You fly presidential flights now after that heroic display

You are a hero so you get a job on AirForce one as a private air guard to President Liberal. The first mutant President is hated and feared by the extreme right. He has made inbreeding illegal and they are up in arms. Bringing guns and mega phones to town hall meetings to out scream any other others, Talking revolt. Sure enough one of the pres corp flying along with the President turns out to be a christian warrior of the militant group God's Sword. He has a cell phone squirt gun that sends a high pressure spray of a new kind of high power acid.
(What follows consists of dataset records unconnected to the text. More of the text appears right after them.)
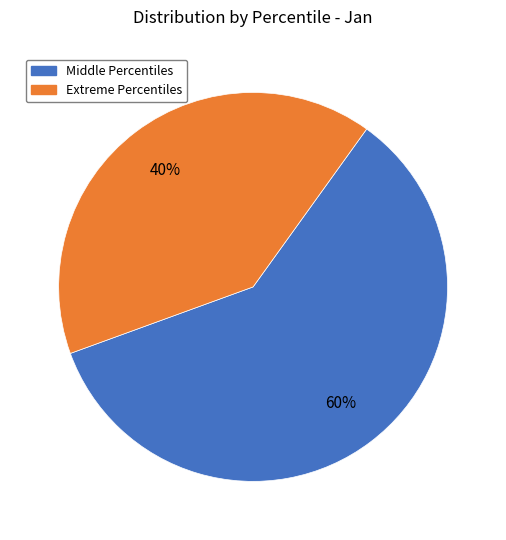

To the nearest percent, what portion does Middle Percentiles represent?

60%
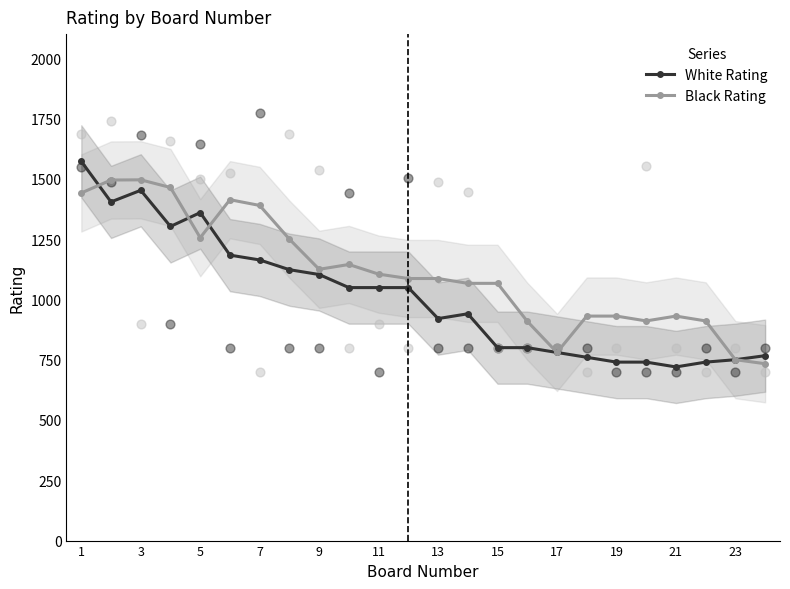

What are all the series names shown in the legend?

White Rating, Black Rating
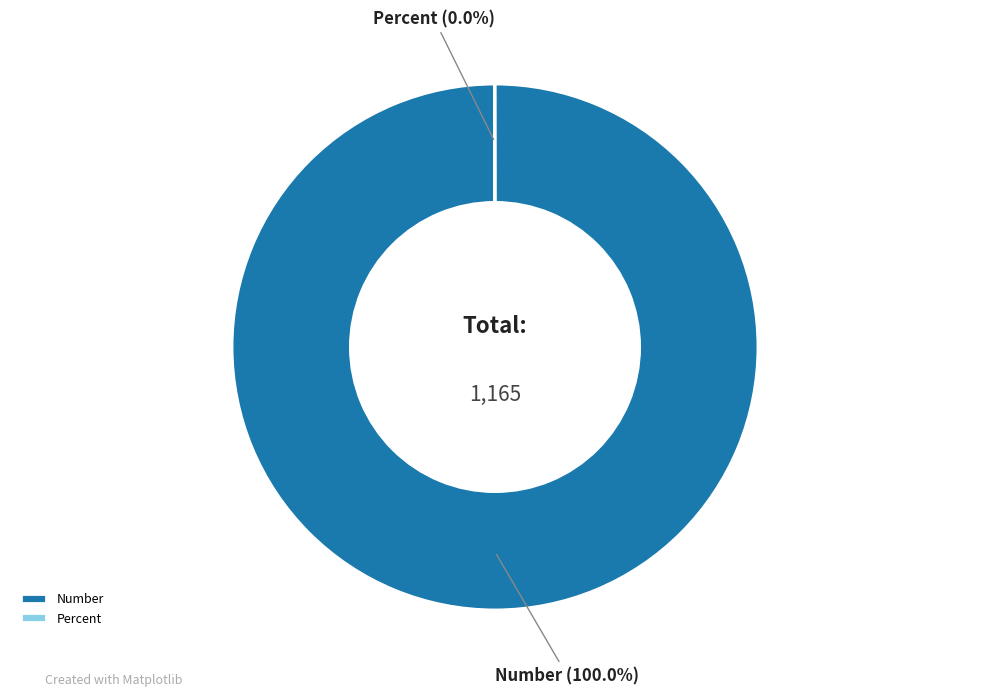

Which category accounts for the majority?

Number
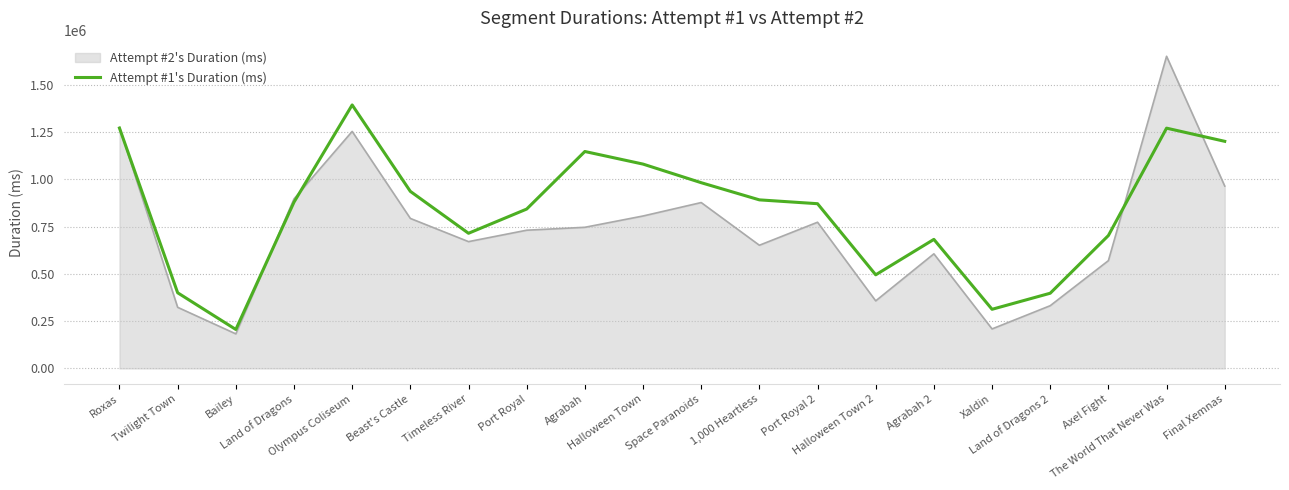

Reading left to right, list all the values displayed in this chart.

1271277	400386	206230	879652	1393746	936710	715040	843137	1147544	1080938	982560	891750	871436	495348	682753	312984	397985	703105	1271015	1201368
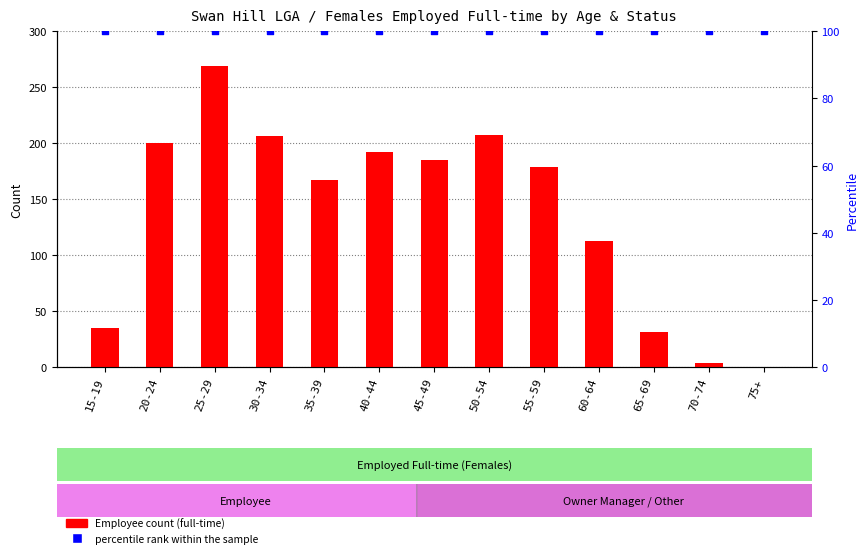

Which series contains the lowest Y value?

Employee (Full-time)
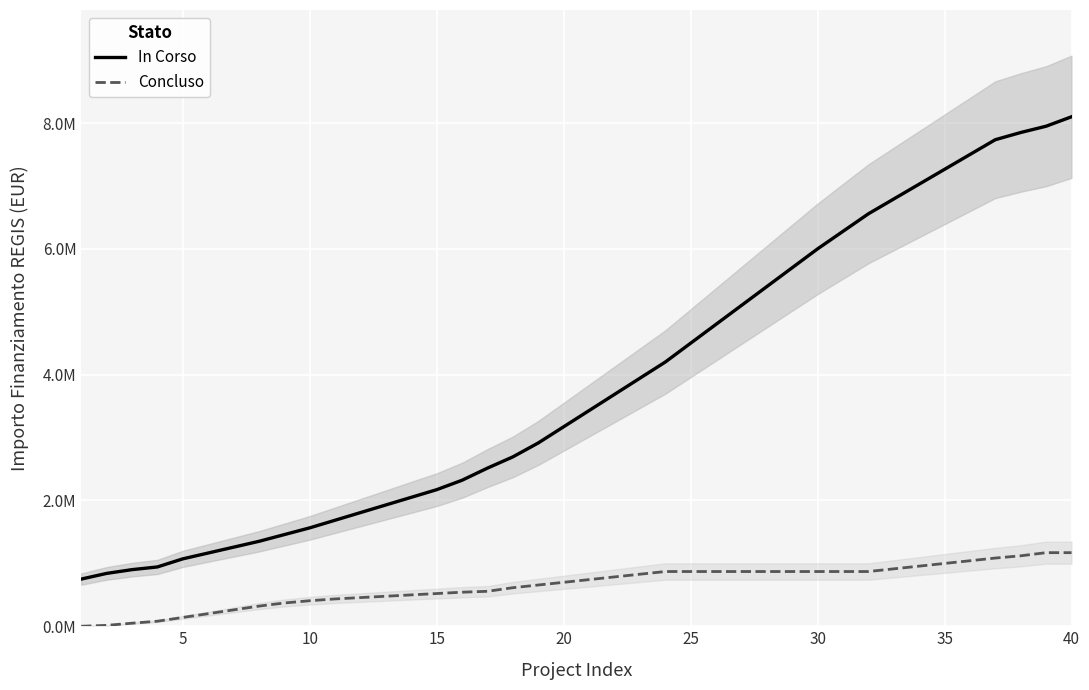

What are all the series names shown in the legend?

In Corso, Concluso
He gets it out in a threatening motion that has a couple of the President's young intellectual private army stepping in front of him. They take the first spray and the acid eats through flesh and bone, horrible smell of fizzling flesh and blood curdling screams. You run fast and you jump into the plane wall running two steps along it then flipping your foot into the man's face. He falls backwards and the second spray eats through the glass of the seat window behind President Liberal. The man is getting back up and you recognize him, it's Pawn Hannity if Faux news. He lets lose a fierce snarl and he lunges at you. You do a backwards flip catching him in the chest with your kick. Again he falls and you are on him this time with three quick swings and you force him into a restrained hold. The liberal news crew members kick him around a little after you get him tied up. You are bigger hero now! The President names a day after you and there's going to be a gigantic statue of you built in your home town!